В начале пути. Иван Никитчук
На ней играл его дед Иван, отец батька. Дед давно умер, Ваня его не видел и не слышал, как он играл на скрипке, но в селе многие высоко отзывались о мастерстве деда Ивана, ни одна свадьба в родном селе Трискино, да и в соседних селах, не обходились без его скрипки.
Все заметили у Вани новые ботинки, и каждый выразил свое восхищение. Ваня был на седьмом небе.
Заиграла гармошка, девчата запели, ребята им подпевали:
Ой, у вышнэвому садочку там соловэйко щэбэтав…
Вечерело. Солнце садились за белые холмы, маячившие далеко за рекой Горынь. Небо и несколько туч на западе неба окрасились в красно-малиновый цвет уходящего дня. Свежий ветерок шевелил листья ольхи, растущей на берегу ручья рядом с хатой, как бы грустя об уходящем дне и уходящем лете.
Гармошка заиграла веселую польку. И в это время на окраине села, близкой к лесу, прозвучали автоматные очереди, потом несколько одиночных выстрелов. Музыка замолчала. Все стали прислушиваться и гадать, что бы это значило.
– Игнат, – сказала мама, – кажется, стреляют в стороне хаты Романа. Не случилось ли чего?
– Не должно. Он ведь не ночует дома.
– Сегодня свадьба у Пелипчуков, они с Галей собирались пойти туда. А что, если он там выпил, а Галя притащила его домой? Ой, чует мое сердце недоброе.
Только мама это успела проговорить, как во двор вбежал Володя, сын дядька Романа, парень лет шестнадцати. Весь в слезах, с перекошенным лицом и перепуганными глазами.
– Дядьку Игнат, батька и маму бандеровцы застрелили…
– Спокойно, Володя, – сказал батько, взяв его за плечи. – Рассказывай, что случилось.

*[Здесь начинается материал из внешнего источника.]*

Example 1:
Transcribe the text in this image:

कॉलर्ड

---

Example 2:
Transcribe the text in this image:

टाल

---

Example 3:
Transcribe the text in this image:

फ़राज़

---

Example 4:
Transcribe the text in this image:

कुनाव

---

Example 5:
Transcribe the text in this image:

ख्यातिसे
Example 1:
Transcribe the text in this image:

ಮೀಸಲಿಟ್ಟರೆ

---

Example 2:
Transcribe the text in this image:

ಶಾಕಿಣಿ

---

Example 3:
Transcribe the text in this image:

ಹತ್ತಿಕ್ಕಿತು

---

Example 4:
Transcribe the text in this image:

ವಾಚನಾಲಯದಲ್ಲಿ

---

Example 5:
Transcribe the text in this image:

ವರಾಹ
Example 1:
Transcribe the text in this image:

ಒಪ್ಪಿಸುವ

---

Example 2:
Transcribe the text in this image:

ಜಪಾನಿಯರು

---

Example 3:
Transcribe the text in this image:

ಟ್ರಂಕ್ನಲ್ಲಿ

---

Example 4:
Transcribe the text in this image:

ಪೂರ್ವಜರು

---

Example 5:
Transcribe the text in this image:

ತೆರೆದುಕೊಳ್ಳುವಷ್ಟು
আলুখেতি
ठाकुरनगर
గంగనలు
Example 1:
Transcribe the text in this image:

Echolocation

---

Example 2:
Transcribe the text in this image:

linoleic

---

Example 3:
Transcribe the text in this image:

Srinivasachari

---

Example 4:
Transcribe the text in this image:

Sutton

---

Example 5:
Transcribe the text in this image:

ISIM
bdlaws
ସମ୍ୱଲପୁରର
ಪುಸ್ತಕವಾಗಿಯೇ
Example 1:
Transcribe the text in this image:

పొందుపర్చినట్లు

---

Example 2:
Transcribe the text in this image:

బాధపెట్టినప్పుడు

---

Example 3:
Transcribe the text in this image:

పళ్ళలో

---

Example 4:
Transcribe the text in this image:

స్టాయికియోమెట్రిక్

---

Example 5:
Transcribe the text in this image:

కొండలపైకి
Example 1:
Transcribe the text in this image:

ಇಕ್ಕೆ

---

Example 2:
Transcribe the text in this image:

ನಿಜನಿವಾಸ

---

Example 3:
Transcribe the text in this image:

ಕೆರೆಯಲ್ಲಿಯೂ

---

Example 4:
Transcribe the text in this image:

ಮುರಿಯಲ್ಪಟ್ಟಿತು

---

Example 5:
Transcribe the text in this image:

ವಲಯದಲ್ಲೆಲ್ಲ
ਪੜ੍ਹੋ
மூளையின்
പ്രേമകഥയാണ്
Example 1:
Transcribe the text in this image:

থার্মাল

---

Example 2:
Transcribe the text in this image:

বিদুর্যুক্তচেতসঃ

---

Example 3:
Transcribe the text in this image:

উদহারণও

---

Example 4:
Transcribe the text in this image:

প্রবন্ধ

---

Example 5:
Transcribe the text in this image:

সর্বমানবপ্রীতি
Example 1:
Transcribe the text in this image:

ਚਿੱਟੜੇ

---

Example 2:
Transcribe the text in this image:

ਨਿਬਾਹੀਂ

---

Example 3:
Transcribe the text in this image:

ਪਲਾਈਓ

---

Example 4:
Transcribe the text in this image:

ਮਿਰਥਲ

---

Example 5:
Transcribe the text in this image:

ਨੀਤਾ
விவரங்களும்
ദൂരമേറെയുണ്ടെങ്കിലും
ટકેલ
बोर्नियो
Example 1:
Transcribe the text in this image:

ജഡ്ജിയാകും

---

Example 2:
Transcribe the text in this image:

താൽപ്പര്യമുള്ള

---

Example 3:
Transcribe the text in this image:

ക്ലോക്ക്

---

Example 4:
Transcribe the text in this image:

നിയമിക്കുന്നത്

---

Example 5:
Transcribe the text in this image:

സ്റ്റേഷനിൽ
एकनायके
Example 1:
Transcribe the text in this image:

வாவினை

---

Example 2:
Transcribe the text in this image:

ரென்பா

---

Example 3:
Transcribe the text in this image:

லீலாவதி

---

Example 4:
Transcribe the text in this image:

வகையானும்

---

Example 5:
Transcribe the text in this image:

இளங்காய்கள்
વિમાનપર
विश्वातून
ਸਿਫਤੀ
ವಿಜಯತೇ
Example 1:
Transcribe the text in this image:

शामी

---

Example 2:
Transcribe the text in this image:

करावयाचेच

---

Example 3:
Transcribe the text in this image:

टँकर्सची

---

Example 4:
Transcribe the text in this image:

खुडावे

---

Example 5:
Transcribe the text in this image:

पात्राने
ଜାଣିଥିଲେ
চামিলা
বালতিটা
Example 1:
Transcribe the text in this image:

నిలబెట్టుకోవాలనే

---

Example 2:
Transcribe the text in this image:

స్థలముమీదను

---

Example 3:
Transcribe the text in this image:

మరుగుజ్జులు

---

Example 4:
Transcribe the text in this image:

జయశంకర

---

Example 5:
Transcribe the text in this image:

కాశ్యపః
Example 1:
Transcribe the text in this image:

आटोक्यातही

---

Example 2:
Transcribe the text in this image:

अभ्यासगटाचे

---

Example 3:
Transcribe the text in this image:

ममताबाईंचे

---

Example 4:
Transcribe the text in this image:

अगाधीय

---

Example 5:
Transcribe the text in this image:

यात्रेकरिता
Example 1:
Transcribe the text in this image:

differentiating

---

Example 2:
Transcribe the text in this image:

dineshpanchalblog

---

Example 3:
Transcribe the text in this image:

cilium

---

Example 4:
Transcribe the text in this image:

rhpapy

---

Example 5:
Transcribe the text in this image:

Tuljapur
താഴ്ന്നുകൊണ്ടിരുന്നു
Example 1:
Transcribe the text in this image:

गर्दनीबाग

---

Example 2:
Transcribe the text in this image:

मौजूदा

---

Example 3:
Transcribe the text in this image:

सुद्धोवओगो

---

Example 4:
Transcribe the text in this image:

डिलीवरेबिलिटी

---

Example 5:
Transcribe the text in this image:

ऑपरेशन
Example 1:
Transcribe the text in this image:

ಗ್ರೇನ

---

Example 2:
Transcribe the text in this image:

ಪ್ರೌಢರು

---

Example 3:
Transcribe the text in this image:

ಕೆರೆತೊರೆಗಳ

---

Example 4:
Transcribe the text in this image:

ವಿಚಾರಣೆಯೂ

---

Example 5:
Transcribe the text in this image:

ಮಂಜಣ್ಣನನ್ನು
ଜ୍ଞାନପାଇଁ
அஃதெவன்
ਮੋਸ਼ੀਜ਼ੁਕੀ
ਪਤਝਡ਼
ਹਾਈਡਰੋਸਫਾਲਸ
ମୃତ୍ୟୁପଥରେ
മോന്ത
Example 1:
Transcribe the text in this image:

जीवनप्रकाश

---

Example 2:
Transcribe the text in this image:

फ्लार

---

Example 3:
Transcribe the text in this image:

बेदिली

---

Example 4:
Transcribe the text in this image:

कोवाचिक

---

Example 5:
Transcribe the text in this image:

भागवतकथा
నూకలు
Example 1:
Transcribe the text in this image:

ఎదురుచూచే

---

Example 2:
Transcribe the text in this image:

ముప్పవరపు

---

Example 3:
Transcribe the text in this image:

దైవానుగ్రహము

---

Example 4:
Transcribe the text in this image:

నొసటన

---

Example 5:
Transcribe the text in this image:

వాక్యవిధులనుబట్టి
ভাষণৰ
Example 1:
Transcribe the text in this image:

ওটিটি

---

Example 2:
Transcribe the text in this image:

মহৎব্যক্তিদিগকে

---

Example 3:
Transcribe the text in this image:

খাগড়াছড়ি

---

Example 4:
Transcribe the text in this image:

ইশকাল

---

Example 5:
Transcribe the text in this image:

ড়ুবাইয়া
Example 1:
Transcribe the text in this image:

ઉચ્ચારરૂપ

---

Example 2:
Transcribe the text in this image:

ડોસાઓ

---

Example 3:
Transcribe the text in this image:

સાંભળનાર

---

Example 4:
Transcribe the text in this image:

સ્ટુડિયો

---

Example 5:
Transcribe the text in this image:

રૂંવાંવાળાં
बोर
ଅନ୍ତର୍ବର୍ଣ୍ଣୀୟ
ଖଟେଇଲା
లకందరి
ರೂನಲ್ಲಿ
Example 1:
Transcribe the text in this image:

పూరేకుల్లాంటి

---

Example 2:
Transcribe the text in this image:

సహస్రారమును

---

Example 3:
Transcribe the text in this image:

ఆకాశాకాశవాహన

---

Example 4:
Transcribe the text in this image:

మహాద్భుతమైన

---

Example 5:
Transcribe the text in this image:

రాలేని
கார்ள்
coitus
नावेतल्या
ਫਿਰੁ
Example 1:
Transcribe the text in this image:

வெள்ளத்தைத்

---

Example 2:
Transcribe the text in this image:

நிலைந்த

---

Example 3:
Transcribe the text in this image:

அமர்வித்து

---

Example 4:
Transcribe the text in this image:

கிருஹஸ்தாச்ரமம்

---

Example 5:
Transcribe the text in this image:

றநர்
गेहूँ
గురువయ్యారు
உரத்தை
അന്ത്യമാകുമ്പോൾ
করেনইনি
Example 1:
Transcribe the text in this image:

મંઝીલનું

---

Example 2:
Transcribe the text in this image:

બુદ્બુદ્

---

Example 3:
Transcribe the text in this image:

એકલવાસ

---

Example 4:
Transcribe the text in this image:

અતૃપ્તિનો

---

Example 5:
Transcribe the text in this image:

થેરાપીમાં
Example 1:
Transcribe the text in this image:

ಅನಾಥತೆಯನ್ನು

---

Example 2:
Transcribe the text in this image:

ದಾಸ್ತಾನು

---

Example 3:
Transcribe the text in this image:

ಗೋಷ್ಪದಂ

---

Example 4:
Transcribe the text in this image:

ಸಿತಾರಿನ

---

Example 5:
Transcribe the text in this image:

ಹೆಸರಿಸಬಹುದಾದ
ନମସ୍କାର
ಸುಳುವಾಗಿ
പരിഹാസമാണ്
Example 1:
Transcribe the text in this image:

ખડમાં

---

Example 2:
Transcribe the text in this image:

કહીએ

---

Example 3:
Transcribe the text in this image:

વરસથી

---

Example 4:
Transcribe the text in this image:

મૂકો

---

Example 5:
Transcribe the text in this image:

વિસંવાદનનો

– Мы пошли на свадьбу Пелипчуков, нашего кума, – сквозь слезы стал рассказывать Володя. – Батько там, конечно, выпил. Мама уговорила батька пойти домой проспаться. Я пошел с ними. Они легли отдыхать в сенцах, а я лег на печи в хате. Не прошло и часа, как через окошко в сенцах с автомата расстреляли сонных батька и маму. Я очень испугался, спрятался на печи, набросав на себя всякое тряпье. После этого бандеровцы выбили дверь и вошли в хату. Забрали одежду батька военную, его награды и оружие. Выходя, они еще два раза выстрелили в маму, добив ее. Батько и мама лежат в крови. Я боюсь туда возвращаться.
– Эх, Роман, Роман! – проговорил отец. – На фронте выжил, так дома убили. Предупреждал я тебя быть осторожным. И зачем тебе было взваливать на себя эту должность председателя сельского совета? Не помогли тебе ни карабин, ни гранаты…
– Игнат, – перепуганным и дрожащим голосом отозвалась мама, – что делать будем?
– А что делать, Гриппо? Надо идти, не могут же они лежать в крови. Где Клим? Пойдем с ним вдвоем, приведем их в божеский вид, завтра надо хоронить.
– Ой, боюсь я, Игнат, они и вас могут сейчас убить. В засаде, наверное, сидят и следят за хатой.
– Будь что будет, ведь это брат родной. Надо идти… Клим, пойдешь со мной?
– Пойду, батьку, – отозвался Клим не совсем уверенным голосом.